The Late Nite Catechism series is a nineteen-year-old Chicago-born institution that has been adamantly adopted nationwide. Not only has the show employed and cultivated a formidable bullpen of actor/improvisers to bring Sister to the masses, but many Sisters can perform more than one of its several editions at will. To wit, fresh off her run in Sister's Christmas Catechism at the Century Theatre, Mary Zentmyer has taken up residence at the adjacent Gem Theatre for a romantically themed lesson in Maripat Donovan's 'Til Death Do Us Part: Late Nite Catechism 3. That's some parlor trick, and the current production makes for a welcome extension of Zentmyer's stay in Detroit.

Ingeniously, this Sister manages to feel authentic without buying into the trope that nuns are comic by virtue of being humorless. The character is indeed strict, whipping out hankies to force modesty on female audience members and deftly coaching the audience to respond in unison with the proper obedience due a schoolteacher. Yet Zentmyer also delights in her work, getting a kick out of her own corny jokes and reacting generously when something funny occurs. Clearly an old hand at the scripted beats of the show, she's comfortable indulging in some small tangents, and viewers who watch closely may glimpse the split-second thought process in which she invents razor-sharp zingers about the strangest audience responses.
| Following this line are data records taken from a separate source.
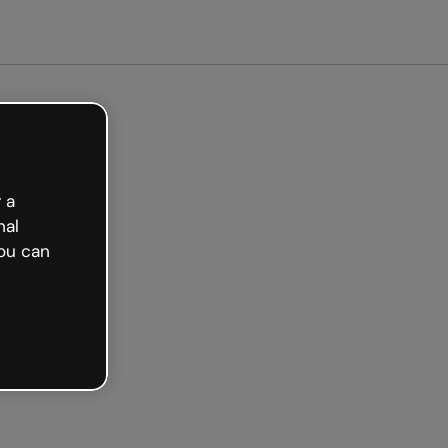
Get started free
 a
nal
ou can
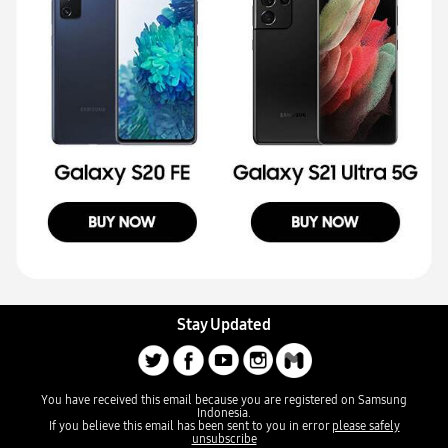
Stay Updated
You have received this email because you are registered on Samsung
Indonesia.
If you believe this email has been sent to you in error
please safely
unsubscribe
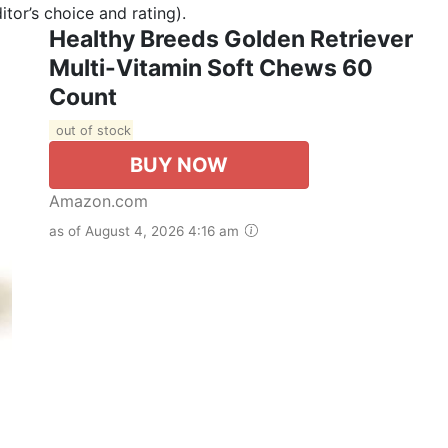
tor’s choice and rating).
Healthy Breeds Golden Retriever
Multi-Vitamin Soft Chews 60
Count
out of stock
BUY NOW
Amazon.com
as of August 4, 2026 4:16 am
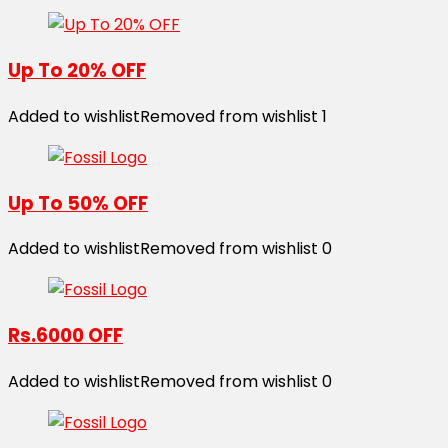
Up To 20% OFF
Added to wishlist
Removed from wishlist
1
Up To 50% OFF
Added to wishlist
Removed from wishlist
0
Rs.6000 OFF
Added to wishlist
Removed from wishlist
0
Indeed, audience participation is as important as ever to this show, as Sister doles out her usual prizes to audience volunteers who correctly stumble through the answers to her catechism questions. In addition to the love-and-marriage theme of the present iteration, some early discussion and speculation about extraterrestrial life and its place in the Catholic church feels rocky, like new material that still needs refinement. Throwaway anecdotes regarding eccentric, eBay-listed, Jesus-shaped religious nuttery aren't as comfortably snappy as the more familiar (and official) church doctrine, like the sacrament of marriage. Quizzing couples in the audiences about their histories quite often turns up comic gold in Zentmyers's capable hands, and the everyday relatability of Sister's timeline of a Catholic marriage gets big responses from an audience full of groups and theatergoing couples. The second act is devoted entirely to audience participation, with a contest cribbed from The Newlywed Game, which Sister conducts with a blazing sense of pacing. The brief second act is the right length for what it is, and especially beneficial because it allows Zentmyer's largely solo work in the first act to go on longer, giving the viewer a full two hours' worth of mirth.

Designers Scot Cleaveland and Neil Koivu revive the set and lights, respectively, of the tidy and prayerful elementary-school classroom in which the series forever resides. Andrea Kannon, admittedly not given a lot of options for wardrobe, has fun with some great low-budget properties for the game in the second act. It's a fine standard backdrop for the cheeky, polished 'Til Death Do Us Part; couples as well as singles considering a Late Nite Catechism outing for a night of laughs should have fun with Zentmyer's Sister — to be sure, she'll be having fun with them.